This comment was recently posted to one of my blog entries a while back:

So, let’s say your data model has some tables with a columns that indicate the last person who touched a record, like Madhan’s example above. In most applications, the end-users of the database client share a common login to the database, and have individual logins which are specific to the application’s domain (i.e., you don’t have a database login mapped to each end user; maintaining this scheme would be a nightmare). For that reason, triggers can’t be used as a solution, because database triggers don’t know anything about which application end-user is responsible for making a data change.

The last thing you want to do is litter your codebase with snippets of code that set the username on your persisted objects manually; not only is it unnecessary duplication, but you’ll probably also end up missing cases where you should be setting the username.

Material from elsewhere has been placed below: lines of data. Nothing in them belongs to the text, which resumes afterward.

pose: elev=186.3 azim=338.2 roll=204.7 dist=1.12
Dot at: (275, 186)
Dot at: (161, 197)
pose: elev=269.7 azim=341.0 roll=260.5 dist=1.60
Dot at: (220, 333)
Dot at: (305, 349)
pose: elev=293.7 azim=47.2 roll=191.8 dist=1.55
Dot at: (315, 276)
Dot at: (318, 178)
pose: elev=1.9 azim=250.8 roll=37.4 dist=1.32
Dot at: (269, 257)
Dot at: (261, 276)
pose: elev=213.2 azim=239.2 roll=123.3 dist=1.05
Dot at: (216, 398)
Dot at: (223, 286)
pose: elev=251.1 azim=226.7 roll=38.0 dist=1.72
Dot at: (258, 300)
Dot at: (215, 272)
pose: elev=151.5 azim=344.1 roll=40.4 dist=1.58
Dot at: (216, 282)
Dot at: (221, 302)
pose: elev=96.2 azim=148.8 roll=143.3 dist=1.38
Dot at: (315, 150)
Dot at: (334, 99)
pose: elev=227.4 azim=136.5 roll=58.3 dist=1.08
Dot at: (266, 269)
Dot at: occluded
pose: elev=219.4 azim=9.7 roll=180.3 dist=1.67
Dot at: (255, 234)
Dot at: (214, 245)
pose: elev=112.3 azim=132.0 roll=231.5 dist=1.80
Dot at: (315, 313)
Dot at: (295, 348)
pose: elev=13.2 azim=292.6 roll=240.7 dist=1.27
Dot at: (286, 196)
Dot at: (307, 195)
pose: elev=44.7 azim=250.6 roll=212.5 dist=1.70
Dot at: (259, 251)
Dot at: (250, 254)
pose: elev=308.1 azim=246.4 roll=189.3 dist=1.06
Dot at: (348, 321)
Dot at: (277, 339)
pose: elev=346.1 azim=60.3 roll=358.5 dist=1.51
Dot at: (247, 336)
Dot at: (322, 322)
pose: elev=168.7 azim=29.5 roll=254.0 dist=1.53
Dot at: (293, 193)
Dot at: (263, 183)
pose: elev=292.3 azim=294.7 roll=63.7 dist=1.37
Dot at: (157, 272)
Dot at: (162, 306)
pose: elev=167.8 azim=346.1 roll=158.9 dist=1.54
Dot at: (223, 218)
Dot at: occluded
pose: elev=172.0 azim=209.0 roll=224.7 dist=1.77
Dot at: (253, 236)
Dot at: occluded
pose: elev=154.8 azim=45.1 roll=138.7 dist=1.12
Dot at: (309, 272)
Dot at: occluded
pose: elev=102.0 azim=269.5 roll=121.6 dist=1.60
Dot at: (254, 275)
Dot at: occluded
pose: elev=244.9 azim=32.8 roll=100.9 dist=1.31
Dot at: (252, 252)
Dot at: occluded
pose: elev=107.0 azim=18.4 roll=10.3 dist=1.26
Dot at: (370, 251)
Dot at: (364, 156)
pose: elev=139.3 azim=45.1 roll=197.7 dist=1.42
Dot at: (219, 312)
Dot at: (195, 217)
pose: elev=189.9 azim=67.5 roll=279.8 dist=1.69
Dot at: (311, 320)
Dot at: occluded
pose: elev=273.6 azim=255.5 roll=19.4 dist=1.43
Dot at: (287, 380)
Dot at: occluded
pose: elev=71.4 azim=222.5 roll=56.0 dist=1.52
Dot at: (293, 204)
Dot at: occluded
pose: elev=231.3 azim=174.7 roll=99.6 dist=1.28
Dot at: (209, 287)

EventListeners to the Rescue
Fortunately, JPA supports the notion of “EventListeners.” An event listener intercepts many of the API calls that modify a persisted object’s lifecycle, and thus may be used to inject business logic that needs to be duplicated over many different objects. AOP aficionados might refer to this as a cross-cutting “aspect” of the domain layer.

Return to the Pizza Shop
Readers of my blog (all three of them, including me) might recall my venerable Pizza Shop example. Here are the earlier Pizza Shop posts if you’d like to catch up: Part 1 and Part 2. I’m going to drag the Pizza Shop out again to demonstrate how to create an “audited” table, which shows the last user who modified a record. As always, the source is available here, and it’s been tested against MySQL, Postgres, and MS SQL Server, with Hibernate, OpenJPA, and TopLink.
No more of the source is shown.